They See Dead People
The cheeky charms of CBS’s surprise hit sitcom ‘Ghosts’
Ghosts is an odd choice for network TV, most especially CBS, the home of the aging Letters-Colon-Place franchises and Chuck Lorre laugh tracks. Based on the BBC show, Ghosts tells the story of Samantha (Rose McIver) and Jay (Utkarsh Abudkar), who ditch life in the big city for a totally haunted backwater mansion Samantha unexpectedly inherits from a distant relative. They’re uncertain whether to sell or convert their new place into a hip B&B, but the resident spirits are determined to keep their eternal afterlife homestead private. Their attempts to spook the interlopers away not only fail, but also accidentally kill Samantha for just a few minutes. When she wakes from her coma, she’s ready to head back to her old life, until she realizes she can see…Ghosts.
Each of the show’s titular spirits lived (and died) in a varying time period, and though the world has moved forward, their worldviews have not. There’s a fierce Viking, sarcastic Native American, snooty robber baroness, saucy jazz singer, dorky Girl Scout leader, dippy hippy, and a Wall Street bro, all destined to be dead together forever. Aside from the indignity of being eternally earthbound, each spirit must forever remain in their death-day attire, even if they weren’t wearing pants when they passed. (It happens.)
Ghosts feels like a spiritual soul-sister to the early days of the Fox Network, when wacky shows like Herman’s Head were the standard because there was absolutely nothing for the fledgling station to lose…basically where every network is now. Even the gimmick of Ghosts harkens back to Herman’s Head, at each ghost’s dominant personality trait exists to provide fresh insights and growth for Samantha as she tackles issues in her day-to-day life. Every episode ends with a subtle rumination on the week’s lesson, and determination to do better next time. It’s squishy feel-good comedy at its finest.
That’s not to say the show is cheesy or stupid. It is enjoyably packed with dense wit, warmth, and even a light sprinkle of emotion. The apparitions are tetchy at their worst, but ultimately, are a group of wildly different people who’ve learned to mostly overlook each other’s shortcomings because the alternative is literally an eternity of misery. Ghosts never shies away from cheekiness, and revels in flauting the line between innocence and innuendo.
The performances really make the show work. In particular, Critics Choice Television Award nom Brandon Scott Jones wholly steals the show as Captain Isaac Higgentoot, a Revolutionary War zero who arrived too late to sign the Declaration of Independence, died of dysentery, and holds an undying grudge against his rival Alexander Hamilton. He’s also super gay and has no idea at all.

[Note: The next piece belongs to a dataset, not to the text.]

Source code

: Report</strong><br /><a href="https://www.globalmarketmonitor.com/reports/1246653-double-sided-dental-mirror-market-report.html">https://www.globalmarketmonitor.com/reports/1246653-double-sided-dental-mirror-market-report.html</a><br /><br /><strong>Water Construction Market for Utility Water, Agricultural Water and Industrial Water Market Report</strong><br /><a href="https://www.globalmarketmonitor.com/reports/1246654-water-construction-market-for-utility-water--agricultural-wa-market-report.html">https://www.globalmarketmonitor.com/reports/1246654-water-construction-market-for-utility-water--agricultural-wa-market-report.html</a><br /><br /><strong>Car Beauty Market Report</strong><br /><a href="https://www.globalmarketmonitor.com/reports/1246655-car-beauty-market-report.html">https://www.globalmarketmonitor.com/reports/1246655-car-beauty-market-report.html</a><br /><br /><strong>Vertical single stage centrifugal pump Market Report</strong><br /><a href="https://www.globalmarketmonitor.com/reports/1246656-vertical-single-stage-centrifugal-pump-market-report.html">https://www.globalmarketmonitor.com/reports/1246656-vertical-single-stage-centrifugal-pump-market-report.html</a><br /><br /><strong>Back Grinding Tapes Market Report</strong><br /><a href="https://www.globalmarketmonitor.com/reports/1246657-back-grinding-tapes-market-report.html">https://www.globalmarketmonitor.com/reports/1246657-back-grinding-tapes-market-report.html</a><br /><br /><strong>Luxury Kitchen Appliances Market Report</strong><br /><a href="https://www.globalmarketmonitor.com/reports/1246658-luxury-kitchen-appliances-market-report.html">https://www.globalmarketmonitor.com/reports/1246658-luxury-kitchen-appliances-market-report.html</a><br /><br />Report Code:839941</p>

As the clueless husband who can’t see what’s going on right under his nose, Abudkar gives sublime reaction face, and the swift juxtaposition of what he sees versus the world of the spectres is a fun experiment in contrast. McIver, who proved her versatility on iZombie, could handily run circles around this material, but the generic wifey material contains and restrains her. Gags and physical comedy enjoyably fill up the time, but it’s obvious these sharp leads could lift a lot more.
And that’s the biggest weakness of Ghosts. There’s potentially a whole house (and basement) full of diverse spirits to weave in and out of the world, allowing for near infinite storytelling possibilities, and everyone certainly seems eager to participate, but so far, no one else has been given quite enough development to fully come to life on their own. Many of the roles feel cast for a “type” instead of a person, and the ideas and their corresponding actors have yet to fully merge. It’s difficult to trust network television will allow them time to do it, but hopefully, it will happen. Overall, Ghosts is a deftly clever comedy that deserves to haunt the airwaves for many days to come.